Turning our attention to section 2eG, parsing (whitespace)
, we see some
now-familiar cosntructs:
++ dun (cold ~ ;~(plug hep hep)) :: ???
++ duq (cold ~ ;~(plug tis hep)) :: ???
++ duz (cold ~ ;~(plug tis tis)) :: ???
These parse the strings --
, =-
, and ==
, evaluating all of them to the same
value which is represented by ~
. We don't know what that value is, yet.
++ vul (cold ~ ;~(plug col col (star (shim 32 126)) (just ^-(@ 10))))
According to our theories, this should match two colons, followed by zero or
more printable characters, followed by... well, that's presumably ascii 10, the
newline character. This must be for parsing comments, which suggests the
mnemonic is VULgate. This also suggests the meaning of cold ~
as giving the
characters zero semantic value, or possibly meaning they must come at the end of
a line or expression: recall that we saw ==
before, on a line by itself, as
the tall-form list-terminator.
++ gap (cold ~ (plus ;~(pose vul (mask [^-(@ 10) ' ' ~]))))
The inner pose
will match a comment or... well, seemingly either a newline, or
a space, or maybe whatever ~
means. So mask
can take a list of ascii values
and put them together into a parsing-unit, sort of like shim
but not
necessarily continuous. It's probably named for bitMASK, a quick way to test
inclusion against a predetermined set.
If we're right that star
is named for the regular expression mark indicating
"zero or more of these", perhaps plus
is named for the corresponding mark
indicating "one or more of these". Whatever is found, the cold
zeros out its
semantic meaning, so gap
seems to represent the GAP between two expressions.
++ dog ;~(plug dot gay) :: ???
++ doh ;~(plug ;~(plug hep hep) gay) :: ???
++ gon ;~(pose ;~(plug bas gay fas) (easy ~)) :: ???
++ gay ;~(pose gap (easy ~)) :: ???
So dog
matches a .
followed by whatever gay
matches. doh
, similarly,
matches --
followed by gay
. But note that it isn't written ;~(plug hep hep gay)
, nor ;~(plug dun gay)
, both of which ought to match the same things. The
latter would throw away the meaning of the --
; the former would combine their
meaning with the meaning of gay
. Whatever doh
is used for it, it must
require the meaning of --
and the meaning of gay
separately.
gon
is leftover from the idiom section, but I tossed it in here because it
seems to fit. Its plug
is a \
, a gay
, and a /
. While scrolling around in
the file, I did notice this in section 2cE
:
^= sis
'dozmarbinwansamlitsighidfidlissogdirwacsabwissib\
/rigsoldopmodfoglidhopdardorlorhodfolrintogsilmir\
...

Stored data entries
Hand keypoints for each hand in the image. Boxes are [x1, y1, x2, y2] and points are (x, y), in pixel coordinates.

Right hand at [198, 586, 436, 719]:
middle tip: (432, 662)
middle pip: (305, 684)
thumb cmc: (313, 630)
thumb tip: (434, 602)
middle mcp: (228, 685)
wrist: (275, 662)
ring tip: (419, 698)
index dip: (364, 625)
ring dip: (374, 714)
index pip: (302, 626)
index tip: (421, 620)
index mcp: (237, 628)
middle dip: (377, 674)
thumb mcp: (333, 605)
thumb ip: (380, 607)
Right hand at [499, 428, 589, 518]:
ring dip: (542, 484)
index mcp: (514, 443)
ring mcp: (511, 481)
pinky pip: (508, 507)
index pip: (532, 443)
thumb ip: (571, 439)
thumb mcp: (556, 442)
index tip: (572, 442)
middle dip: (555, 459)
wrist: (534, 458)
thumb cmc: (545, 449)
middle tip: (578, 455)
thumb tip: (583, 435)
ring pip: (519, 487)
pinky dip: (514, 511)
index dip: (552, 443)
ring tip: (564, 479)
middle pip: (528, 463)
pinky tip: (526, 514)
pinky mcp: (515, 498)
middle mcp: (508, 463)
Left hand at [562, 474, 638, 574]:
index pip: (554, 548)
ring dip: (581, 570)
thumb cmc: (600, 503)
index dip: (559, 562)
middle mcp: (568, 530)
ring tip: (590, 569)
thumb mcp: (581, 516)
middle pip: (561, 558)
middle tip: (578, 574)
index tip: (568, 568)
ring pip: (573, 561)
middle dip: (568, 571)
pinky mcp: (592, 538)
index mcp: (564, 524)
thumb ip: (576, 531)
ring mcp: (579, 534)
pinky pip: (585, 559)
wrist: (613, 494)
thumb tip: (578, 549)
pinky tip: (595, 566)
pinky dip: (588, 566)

> _Apply what you read_
**A)** Based on the whitespace-parsing passage, mark each statement yes or no, and quote the words from the passage that decide it. (i) The author thinks gap stands for the space between two expressions. (ii) The author already knows what value ~ represents. (iii) doh is defined as ;~(plug dun gay).
**B)** Please summarize the whitespace-parsing passage in two sentences.
**C)** Resume the whitespace-parsing passage from the point where it stops.

> _Per-task answers_
**A)**
(i) Yes: "seems to represent the GAP between two expressions."
(ii) No: "We don't know what that value is, yet."
(iii) No: "++ doh ;~(plug ;~(plug hep hep) gay)"

**B)** The passage reads dun, duq and duz as parsers for --, =- and == that all evaluate to the value shown as ~, and takes vul to be a comment parser that matches two colons, printable characters and a newline. It then suggests that gap matches one or more comments, newlines or spaces to mark the gap between expressions, and looks at how dog, doh and gon pair other characters with gay.

**C)**
/nimlarfitwalrapsarnalmoslandondanladdovrivbacpol\
/laptalpitnambonrostonfodponsovnocsorlavmatmipfap'
So maybe gon
is used to break up a long string literal onto multiple lines,
and gay
is something like "a newline followed by an indent", which is
supported by the presence of gap
in its pose
. But (easy ~)
is still a
mystery.
The next section that looks simple enough to tackle is 2eL, formatting (path)
. From the existing docs we know a bit about what paths look like, so
maybe this won't be too bad.
++ sid (cook |=(a=@ (sub a '0')) (shim '0' '9'))
++ sib (cook |=(a=@ (sub a '0')) (shim '0' '1'))
Thes are identical to dit
and but
above. Why the duplication?
++ sed (cook |=(a=@ (sub a '0')) (shim '1' '9'))
++ seb (cold 1 (just '1'))
Decimal/Binary digits Excluding 0. Maybe for the leading character of a numerical literal?
++ sox (cook |=(a=@ (sub a 87)) (shim 'a' 'f'))
++ six ;~(pose sid sox)
++ sex ;~(pose sed sox)
This is just like hit
except it only accepts lower-case.
++ sov (cook |=(a=@ (sub a 87)) (shim 'a' 'v'))
++ siv ;~(pose sid sov)
++ sev ;~(pose sed sov)
Looks like a base-32 digit.
++ sow ;~ pose
(cook |=(a=@ (sub a 87)) (shim 'a' 'z'))
(cook |=(a=@ (sub a 29)) (shim 'A' 'Z'))
(cold 62 (just '-'))
(cold 63 (just '~'))
==
++ siw ;~(pose sid sow)
++ sew ;~(pose sed sow)
Apparently even the Martians aren't immune to the law that every software project must contain multiple incompatible base64 encoders.
By now the pattern for these names should be pretty obvious: first character s;
second character 'o' for extended digits only, 'i' for all digits, 'e' for
digits Excluding 0; last character d for Decimal, b for Binary, x for heX, v for
base32 (highest digit is v
), w for base64.
++ voy ;~(pfix bas ;~(pose bas soq bix))
voy
is very much like the escape-processor poy
above, except instead of
using mes
(two hex digits encoding a byte), this uses bix
:
++ bix (bass 16 (stun [2 2] six))
So presumably bix
uses six
like mes
uses hix
, i.e. it's a lowercase-only
two-character hex byte. Instead of manually assembling it with cook
, add
,
and mul
, this one makes use of bass
and the new stun
, which presumably
allows a specific number of repeats of its arguments like {2,2}
in a
regex. Here are a bunch more examples:
++ qib (bass 2 (stun [4 4] sib))
++ tid (bass 10 (stun [3 3] sid))
++ qix (bass 16 (stun [4 4] six))
++ piv (bass 32 (stun [5 5] siv))
++ piw (bass 64 (stun [5 5] siw))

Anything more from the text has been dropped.